(Extracted text begins)

Manikchak Assembly constituency is part of No. 8 Maldaha Dakshin (Lok Sabha constituency). It was earlier part of Malda (Lok Sabha constituency).

== Members of the Legislative Assembly ==

| Year | Name | Party |  |
| 1951 | Pashupati Jha |  | Indian National Congress |
| 1957 | No seat |  |  |
| 1962 | Sowrindra Mohan Misra |  | Indian National Congress |
| 1967 | R. S. Singhi |  | Swatantra Party |
| 1969 | Arun Chandra Jha |  | Indian National Congress |
| 1971 | Jokhilal Mandal |
1972
| 1977 | Subodh Choudhary |  | Communist Party of India (Marxist) |
| 1982 | Jokhilal Mandal |  | Indian National Congress |
1987
| 1991 | Subodh Choudhary |  | Communist Party of India (Marxist) |
| 1996 | Ram Probesh Mondal |  | Indian National Congress |
| 2001 | Asima Chowdhuri |  | Communist Party of India (Marxist) |
2006
| 2011 | Sabitri Mitra |  | Trinamool Congress |
| 2016 | Md. Mottakin Alam |  | Indian National Congress |
| 2021 | Sabitri Mitra |  | Trinamool Congress |
| 2026 | Gour Chandra Mandal |  | Bharatiya Janata Party |

==Election results==
=== 2026 ===

2026 West Bengal Legislative Assembly election: Manikchak
| Party |  | Candidate | Votes | % | ±% |
|---|---|---|---|---|---|
|  | BJP | Gour Chandra Mandal | 110,118 | 48.86 | +11.97 |
|  | AITC | Kabita Mandal | 96,180 | 42.68 | −10.58 |
|  | INC | Ansarul Hoque | 9,201 | 4.08 | −1.5 |
|  | CPI(M) | Debajyoti Sinha (Babu) | 6,499 | 2.88 |  |
|  | NOTA | None of the above | 1,201 | 0.53 | −0.13 |
| Majority |  |  | 13,938 | 6.18 | −10.19 |
| Turnout |  |  | 225,363 | 95.28 | +13.58 |
|  | BJP gain from AITC |  | Swing |  |  |

=== 2021 ===

2021 West Bengal Legislative Assembly election: Manikchak
| Party |  | Candidate | Votes | % | ±% |
|---|---|---|---|---|---|
|  | AITC | Sabitri Mitra | 110,234 | 53.26 |  |
|  | BJP | Gour Chand Mandal | 76,356 | 36.89 |  |
|  | INC | Md. Mottakin Alam | 11,555 | 5.58 |  |
|  | Independent | Anil Ch. Mandal | 2,743 | 1.33 |  |
|  | NOTA | None of the above | 1,367 | 0.66 |  |
| Majority |  |  | 33,878 | 16.37 |  |
| Turnout |  |  | 206,991 | 81.7 |  |
|  | AITC gain from INC |  | Swing |  |  |

=== 2016 ===

West Bengal assembly elections, 2016: Manikchak constituency
| Party |  | Candidate | Votes | % | ±% |
|---|---|---|---|---|---|
|  | INC | Md. Mottakin Alam | 78472 |  |  |
|  | AITC | Sabitri Mitra | 65869 |  | −2.54 |
|  | BJP |  |  |  |  |
|  | IPFB |  |  |  |  |
|  | BSP |  |  |  |  |
| Turnout |  |  |  | 80.14 |  |
|  | AITC gain from CPI(M) |  | Swing |  |  |

=== 2011 ===
In the 2011 elections, Sabitri Mitra of Trinamool Congress defeated her nearest rival Ratna Bhattacharya of CPI(M).

(Extracted text ends)
(Source material begins)

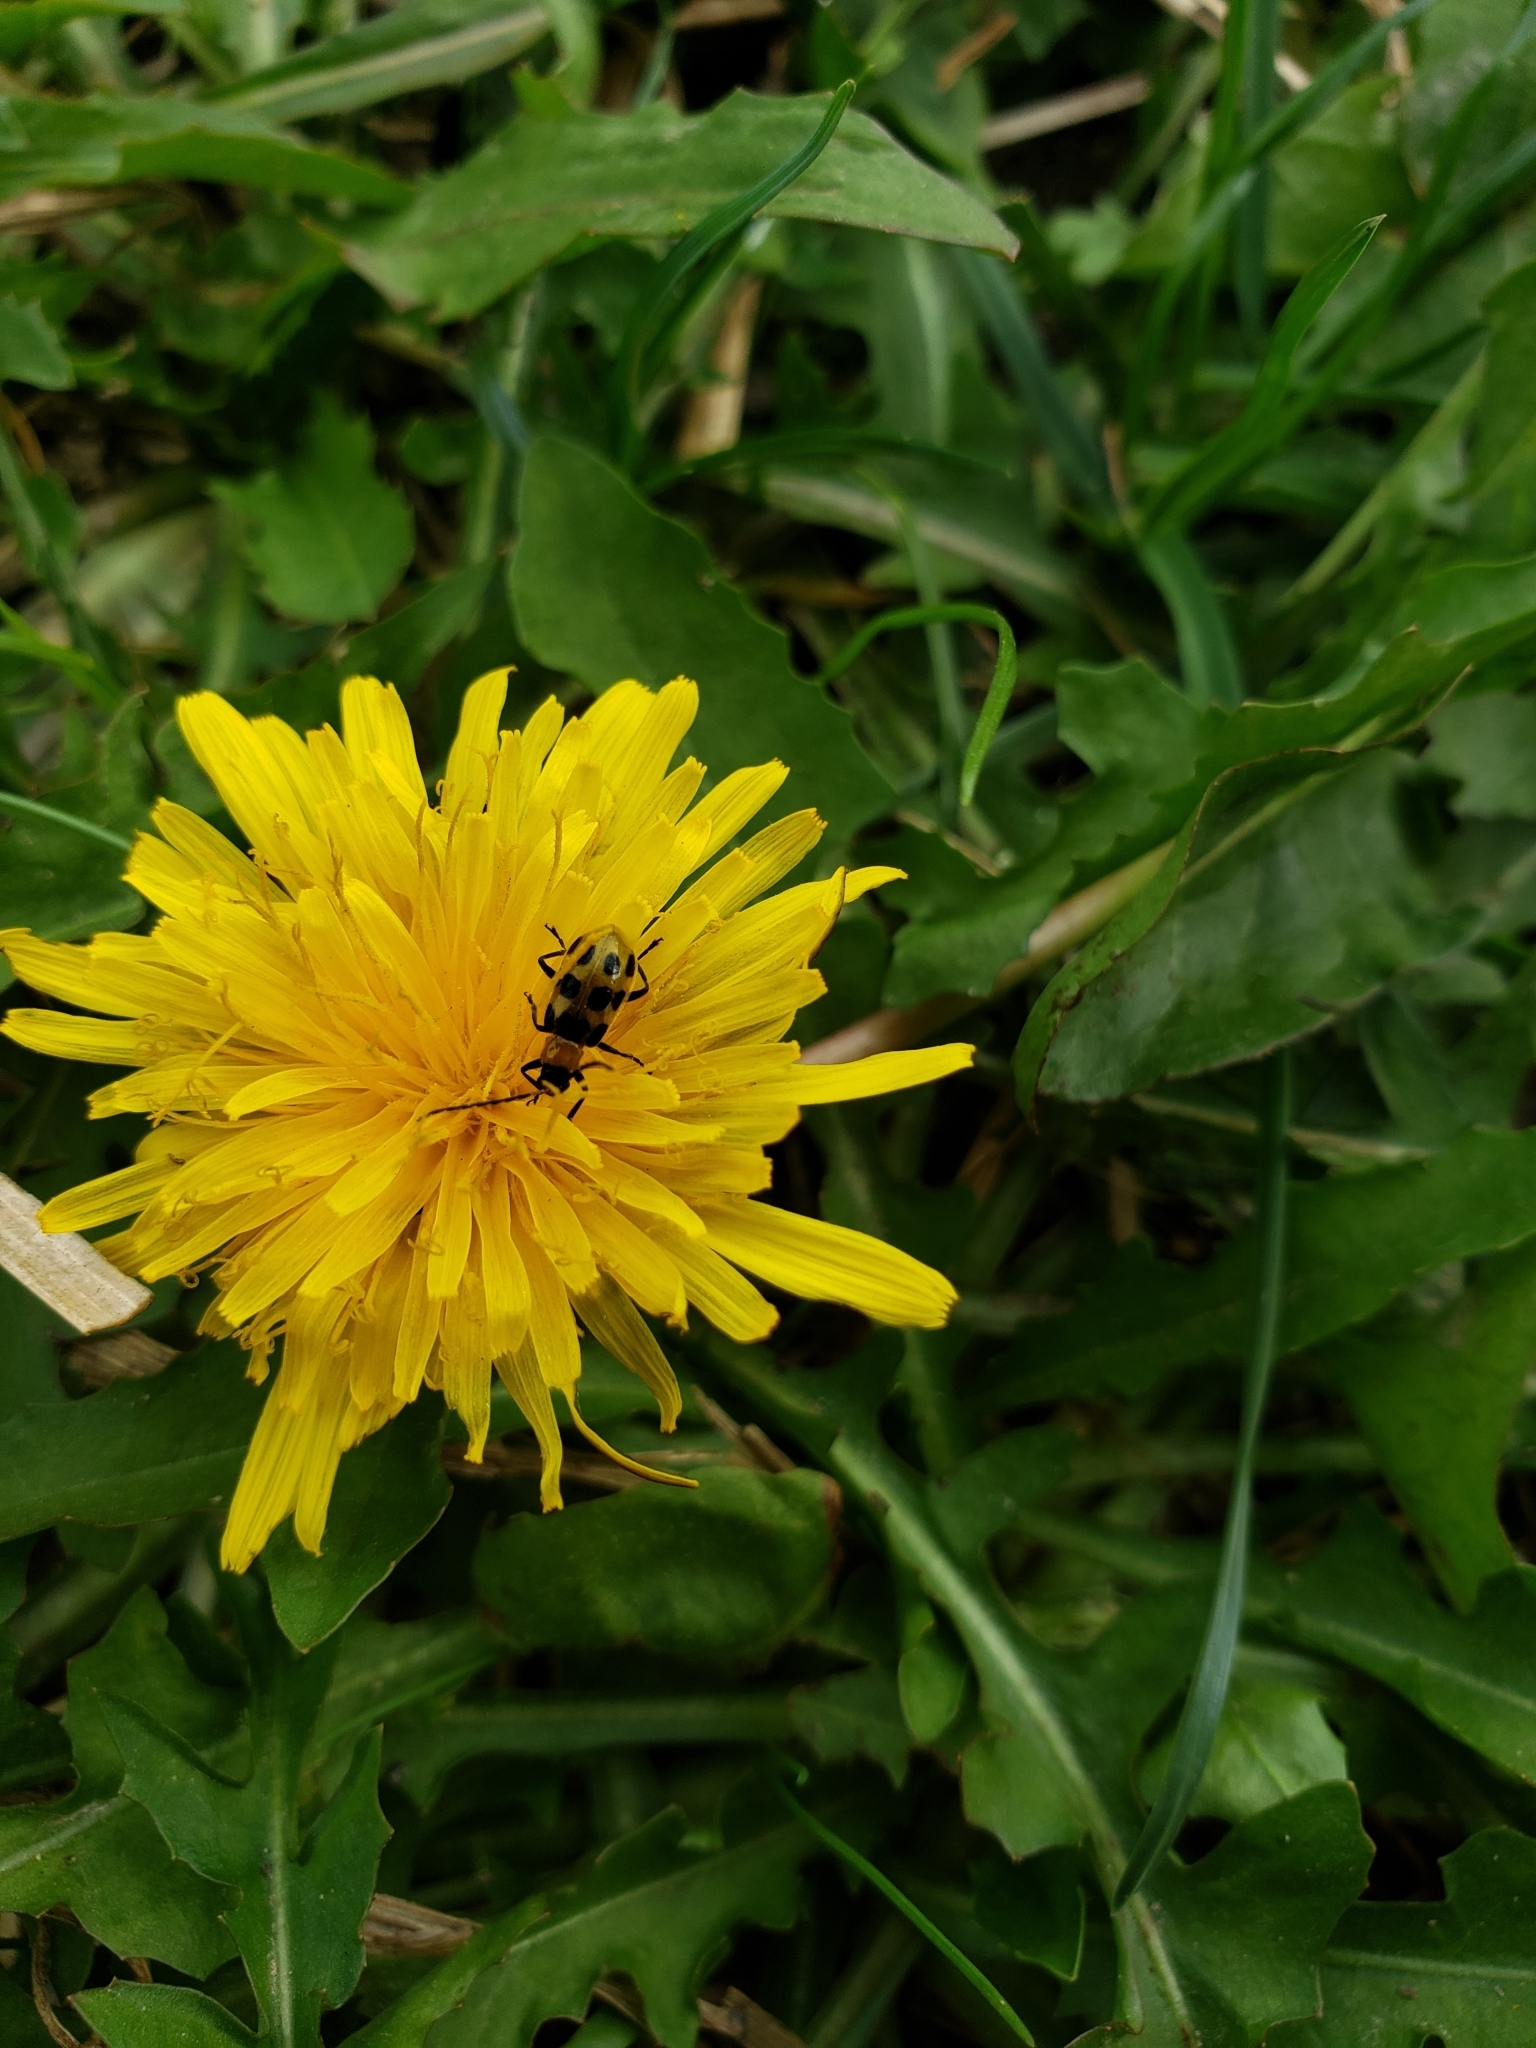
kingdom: Animalia
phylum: Arthropoda
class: Insecta
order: Coleoptera
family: Chrysomelidae
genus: Diabrotica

(Source material ends)

Exercise instructions:
#1 Does each of these statements agree with the Manikchak constituency text: (a) Manikchak was once part of Malda (Lok Sabha constituency); (b) in 2011, Sabitri Mitra defeated Ratna Bhattacharya of the BJP; (c) a member was returned for Manikchak in 1957? Answer yes or no for each, quoting the deciding words.
#2 Can you take the Manikchak constituency text further from its last sentence?

Answers:
#1
(a) Yes: "It was earlier part of Malda (Lok Sabha constituency)."
(b) No: "defeated her nearest rival Ratna Bhattacharya of CPI(M)."
(c) No: "No seat"

#2
West Bengal assembly elections, 2011: Manikchak constituency
| Party |  | Candidate | Votes | % | ±% |
|---|---|---|---|---|---|
|  | AITC | Sabitri Mitra | 64,641 | 46.20 | +4.23# |
|  | CPI(M) | Ratna Bhattacharya | 58,424 | 41.75 | −2.54 |
|  | BJP | Dipankar Panday | 8,003 | 5.72 |  |
|  | IPFB | Lutpha Khatub | 5,194 | 3.71 |  |
|  | BSP | Chanchala Karmakar | 3,668 |  |  |
| Turnout |  |  | 139,930 | 80.14 |  |
|  | AITC gain from CPI(M) |  | Swing | +6.77# |  |

Ramprabesh Mandal, who had filed his nomination as an Independent candidate was a rebel Congress candidate. He withdrew on the last day for withdrawal of nominations.

.# Swing based on Congress+Trinamool Congress vote percentages taken together in 2006.

=== 2006 ===
In the 2006 and 2001 state assembly elections, Asima Chowdhuri of CPI(M) won the Manikchak assembly seat defeating her nearest rival Ram Probesh Mondal of Congress. Contests in most years were multi cornered but only winners and runners are being mentioned. Ram Probesh Mondal of Congress defeated Subodh Choudhary of CPI(M) in 1996. Subodh Choudhary of CPI(M) defeated Ram Probesh Mondal of Congress in 1991 Jokhilal Mandal of Congress in 1987. Jokhilal Mandal of Congress defeated Subodh Choudhary of CPI(M) in 1982. Subodh Choudhary of CPI(M) defeated Jokhilal Mandal of Congress in 1977.

=== 1972 ===
Jokhilal Mandal of Congress won in 1972 and 1971. Arun Chandra Jha of Congress won in 1969. R.S.Singhi of Swatantra Party won in 1967. Sowrindra Mohan Misra of Congress won in 1962. The Manikchak seat was not there in 1957. In independent India's first election in 1951, Pashupati Jha of Congress won from the Manikchak seat.